Standar Nasional Pendidikan adalah kriteria minimal tentang sistem pendidikan di seluruh wilayah hukum Negara Kesatuan Republik Indonesia yang meliputi Standar Isi, Standar Proses, Standar Kompetensi Lulusan, Standar Pendidik Dan Tenaga Kependidikan, Standar Sarana Dan Prasarana, Standar Pengelolaan, Standar Pembiayaan, Dan Standar Penilaian Pendidikan. Untuk pengembangan, pemantauan, dan pelaporan pencapaian standar nasional pendidikan dibentuk Badan Standar Nasional Pendidikan (BSNP) yang bersifat mandiri dan profesional dan berkedudukan di ibukota wilayah Negara Kesatuan Republik Indonesia.

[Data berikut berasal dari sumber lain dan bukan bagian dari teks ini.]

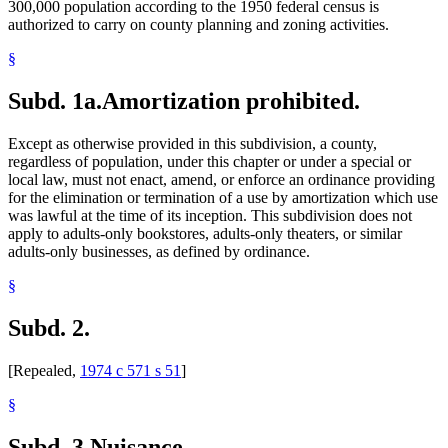
300,000 population according to the 1950 federal census is
authorized to carry on county planning and zoning activities.
§
Subd. 1a.
Amortization prohibited.
Except as otherwise provided in this subdivision, a county,
regardless of population, under this chapter or under a special or
local law, must not enact, amend, or enforce an ordinance providing
for the elimination or termination of a use by amortization which use
was lawful at the time of its inception. This subdivision does not
apply to adults-only bookstores, adults-only theaters, or similar
adults-only businesses, as defined by ordinance.
§
Subd. 2.
[Repealed,
1974 c 571 s 51
]
§
Subd. 3.
Nuisance.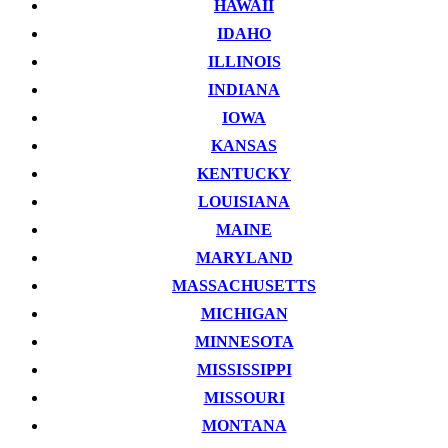
HAWAII
IDAHO
ILLINOIS
INDIANA
IOWA
KANSAS
KENTUCKY
LOUISIANA
MAINE
MARYLAND
MASSACHUSETTS
MICHIGAN
MINNESOTA
MISSISSIPPI
MISSOURI
MONTANA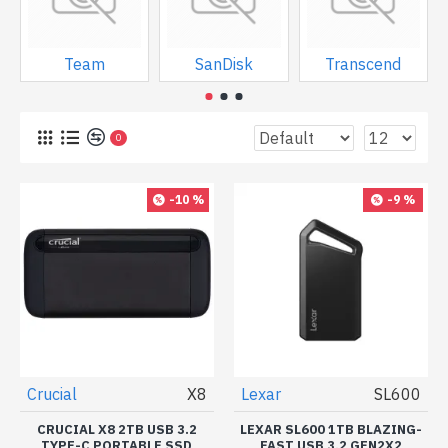
Team
SanDisk
Transcend
0
-10 %
-9 %
Crucial
X8
Lexar
SL600
CRUCIAL X8 2TB USB 3.2
LEXAR SL600 1TB BLAZING-
TYPE-C PORTABLE SSD
FAST USB 3.2 GEN2X2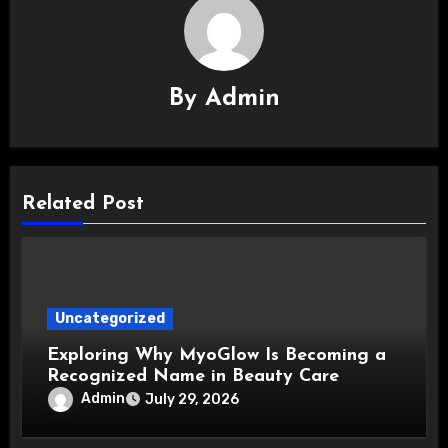
By
Admin
Related Post
Uncategorized
Exploring Why MyoGlow Is Becoming a
Recognized Name in Beauty Care
Admin
July 29, 2026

Pemerintah melakukan akreditasi sebagai bentuk akuntabilitas setiap jenjang pendidikan untuk menentukan kelayakan program dan/atau satuan pendidikan yang dilakukan secara obyektif, adil, transparan, dan komprehensif dengan menggunakan instrumen dan kriteria yang mengacu pada Standar Nasional Pendidikan. Akreditasi tersebut dilakukan oleh Badan Akreditasi Nasional (BAN). Pencapaian kompetensi akhir peserta didik dinyatakan dalam dokumen ijazah dan/atau sertifikat kompetensi. Setiap satuan pendidikan pada jalur formal dan non formal wajib dilakukan penjaminan mutu pendidikan yang dilakukan secara bertahap, sistematis, dan terencana dalam suatu program penjaminan mutu yang memliki target dan kerangka waktu yang jelas.

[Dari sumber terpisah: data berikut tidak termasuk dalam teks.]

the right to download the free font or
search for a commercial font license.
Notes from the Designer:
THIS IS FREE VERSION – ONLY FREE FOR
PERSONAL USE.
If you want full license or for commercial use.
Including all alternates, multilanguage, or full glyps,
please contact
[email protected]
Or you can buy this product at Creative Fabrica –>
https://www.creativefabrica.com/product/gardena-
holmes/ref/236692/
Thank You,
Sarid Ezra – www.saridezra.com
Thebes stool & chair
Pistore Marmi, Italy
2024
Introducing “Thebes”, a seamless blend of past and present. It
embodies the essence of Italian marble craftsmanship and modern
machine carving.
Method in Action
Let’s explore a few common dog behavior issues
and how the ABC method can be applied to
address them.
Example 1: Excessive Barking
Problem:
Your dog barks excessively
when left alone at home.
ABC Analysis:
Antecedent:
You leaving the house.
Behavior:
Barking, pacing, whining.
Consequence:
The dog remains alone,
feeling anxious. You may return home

Dalam perjalanannya, PP 19/2005 tentang Standar Nasional Pendidikan ini kemudian diubah dengan:
- Peraturan Pemerintah (PP) Nomor 32 Tahun 2013 tentang Perubahan Atas Peraturan Pemerintah Nomor 19 Tahun 2005 Tentang Standar Nasional Pendidikan; yang kemudian diubah juga dengan
- Peraturan Pemerintah (PP) Nomor 13 Tahun 2015 tentang Perubahan Kedua Atas Peraturan Pemerintah Nomor 19 Tahun 2005 Tentang Standar Nasional Pendidikan.